§ Excerpted text:
Charles Nelson (July 4, 1835 – December 13, 1891) was a prominent businessman and distiller in Middle Tennessee who was well known for his contributions to the banking, rail, music, and whiskey industries, among others. Nelson was the owner of Nelson's Greenbrier Distillery, which until American Prohibition, was one of the largest producers of whiskey in the United States.

Early life

Nelson was born on July 4, 1835, in Hagenow, a small town in the Mecklenburg-Schwerin state of northern Germany. He was the oldest of six children whose father was a successful soap and candle manufacturer. In 1850, the Nelsons embarked for the United States on the Helena Sloman, with Nelson’s father converting all of the family’s wealth to gold that he carried on his person, concealed by clothing he had made especially for that purpose. During the voyage, the Helena Sloman encountered storms with gale-force winds, which resulted in many of the passengers being thrown overboard – The Nelson patriarch was one of these passengers, and with the weight of his family’s fortune strapped to his person, he was pulled to the bottom of the Atlantic Ocean. Charles, along with his mother, brother, and four sisters, arrived in New York City with nothing but the clothes on their backs. While the mother looked after the young children, Charles and his brother found work with Hayes & Schultz Co., a producer of soap and candles in New York City. The family remained in New York for approximately two years before relocating to Cincinnati, Ohio, where Nelson began working as a butcher, an experience which later helped him to open a grocery store under the name Blersch & Nelson.

Move to Nashville

In 1857, Charles moved to Nashville, Tennessee, opening another grocery branch under the name Nelson & Pfeiffer. Nelson’s store quickly flourished, and became known especially for three products: coffee, meat, and whiskey. Nelson saw whiskey as the most profitable of his products, and began to concentrate solely on the production and bottling of his spirit. Among his more noteworthy sales techniques, it is known that Charles was one of the first to sell whiskey by the bottle rather than the jug or barrel. According to family records, Nelson encouraged his coffee delivery boy, Joel Cheek, to take his blend to the Maxwell House Hotel in downtown Nashville, where it later was famously proclaimed as “good to the last drop”. Nelson also encouraged his butcher, Horace G. Hill, to start his own business, which became known as H.G. Hill Food Stores and continues to operate as a Nashville-based company.

§ Record excerpts:
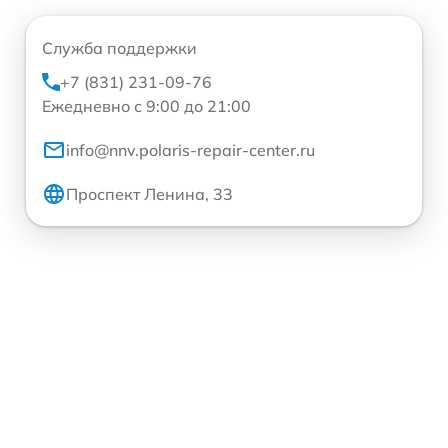
Служба поддержки
+7 (831) 231-09-76
Ежедневно с 9:00 до 21:00
info@nnv.polaris-repair-center.ru
Проспект Ленина, 33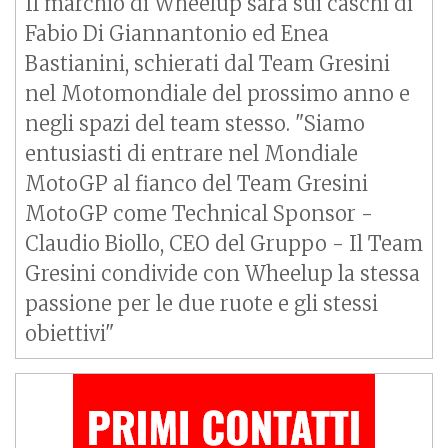
Il marchio di Wheelup sarà sui caschi di
Fabio Di Giannantonio ed Enea
Bastianini, schierati dal Team Gresini
nel Motomondiale del prossimo anno e
negli spazi del team stesso. "Siamo
entusiasti di entrare nel Mondiale
MotoGP al fianco del Team Gresini
MotoGP come Technical Sponsor -
Claudio Biollo, CEO del Gruppo - Il Team
Gresini condivide con Wheelup la stessa
passione per le due ruote e gli stessi
obiettivi"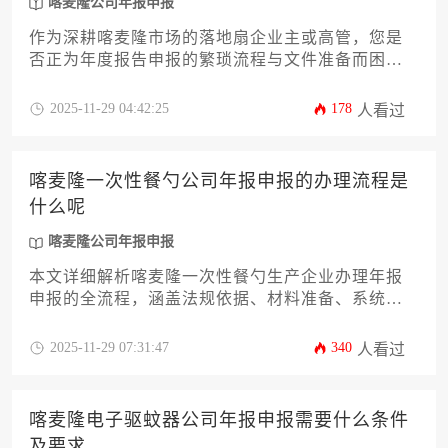
喀麦隆公司年报申报
作为深耕喀麦隆市场的落地扇企业主或高管，您是
否正为年度报告申报的繁琐流程与文件准备而困
扰？本文将为您提供一份详尽、专业且极具操作性
的喀麦隆公司年报申报文件指南。内容涵盖从基础
2025-11-29 04:42:25
178
人看过
法律文件到关键财务报表、从股东会决议到税务合
规证明等十二个核心文件类别的深度解析，并穿插
关键时间节点与常见误区提醒。无论您是初次申报
喀麦隆一次性餐勺公司年报申报的办理流程是
还是希望优化流程，本指南旨在帮助您高效、准确
什么呢
地完成这项重要的法定义务，确保企业在喀麦隆的
合规稳健运营。
喀麦隆公司年报申报
本文详细解析喀麦隆一次性餐勺生产企业办理年报
申报的全流程，涵盖法规依据、材料准备、系统操
作、税务衔接及常见风险防控等12个核心环节。文
章针对企业主及高管群体的实操需求，提供从基础
2025-11-29 07:31:47
340
人看过
概念到跨境合规的全链路指导，帮助企业高效完成
喀麦隆公司年报申报义务。
喀麦隆电子驱蚊器公司年报申报需要什么条件
及要求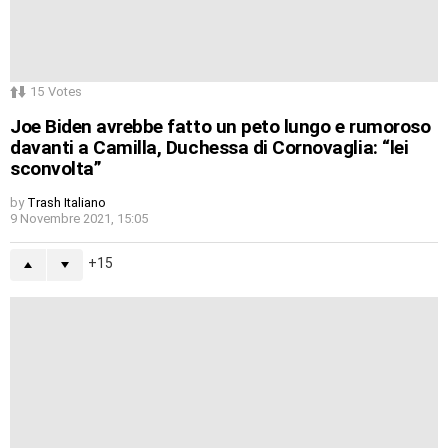
15
Votes
Joe Biden avrebbe fatto un peto lungo e rumoroso
davanti a Camilla, Duchessa di Cornovaglia: “lei
sconvolta”
by
Trash Italiano
9 Novembre 2021, 15:05
15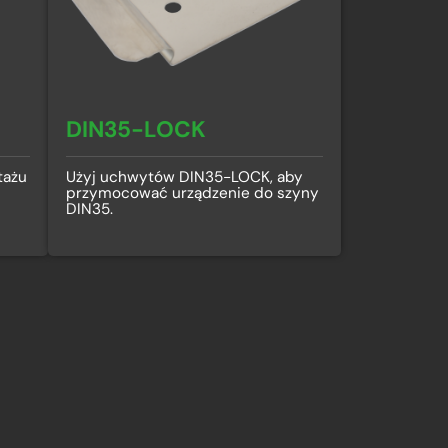
DIN35-LOCK
tażu
Użyj uchwytów DIN35-LOCK, aby
przymocować urządzenie do szyny
DIN35.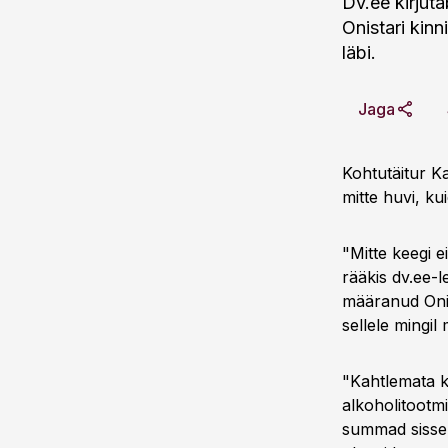
Dv.ee kirjuta
Onistari kinn
läbi.
Jaga
Kohtutäitur Ka
mitte huvi, ku
"Mitte keegi e
rääkis dv.ee-l
määranud Onis
sellele mingil 
"Kahtlemata k
alkoholitootmi
summad sisse,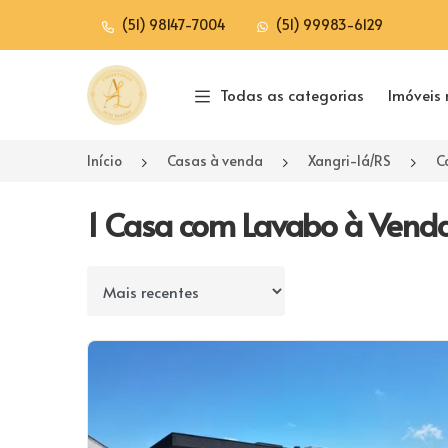
(51) 98147-7004
(51) 99983-6129
Página inicial
Todas as categorias
Imóveis 
Início
Casas à venda
Xangri-lá/RS
C
1 Casa com Lavabo à Venda
Ordenar por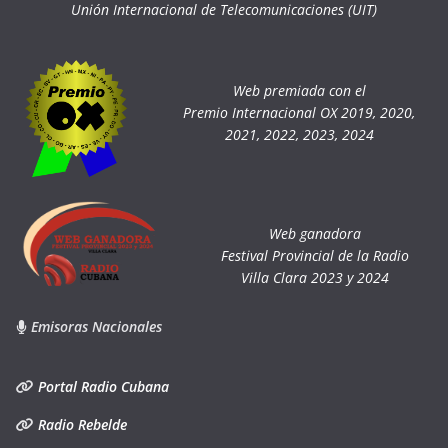
Unión Internacional de Telecomunicaciones (UIT)
Web premiada con el
Premio Internacional OX 2019, 2020,
2021, 2022, 2023, 2024
Web ganadora
Festival Provincial de la Radio
Villa Clara 2023 y 2024
Emisoras Nacionales
Portal Radio Cubana
Radio Rebelde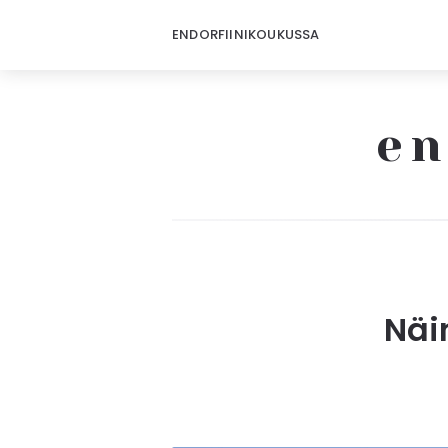
ENDORFIINIKOUKUSSA
en
Näi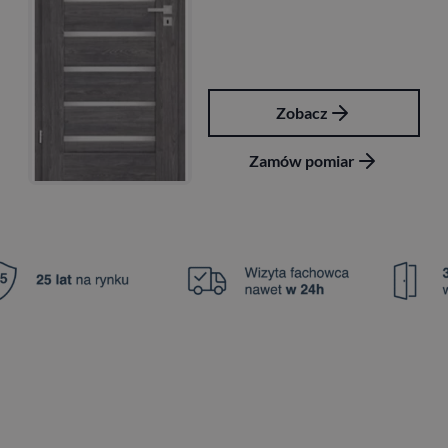
Zobacz
Z
mów pomiar
Zamó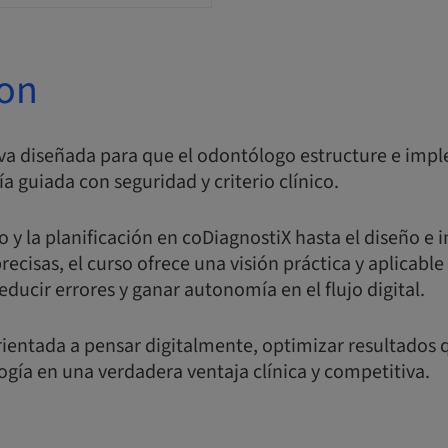
ion
va diseñada para que el odontólogo estructure e imp
a guiada con seguridad y criterio clínico.
 y la planificación en coDiagnostiX hasta el diseño e
recisas, el curso ofrece una visión práctica y aplicable
educir errores y ganar autonomía en el flujo digital.
ientada a pensar digitalmente, optimizar resultados q
logía en una verdadera ventaja clínica y competitiva.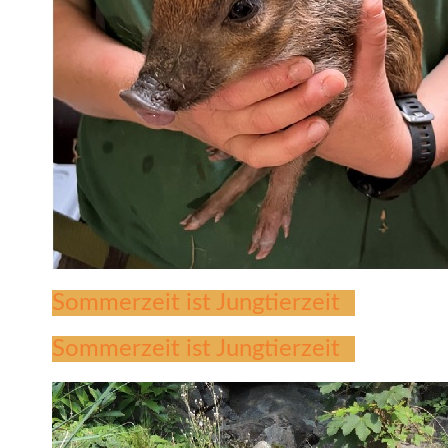
Sommerzeit ist Jungtierzeit
Sommerzeit ist Jungtierzeit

§ Your instructions: In the text about Charles Nelson, what was the name of the ship that carried the Nelson family to the United States in 1850?

§ Problem solution: The Helena Sloman.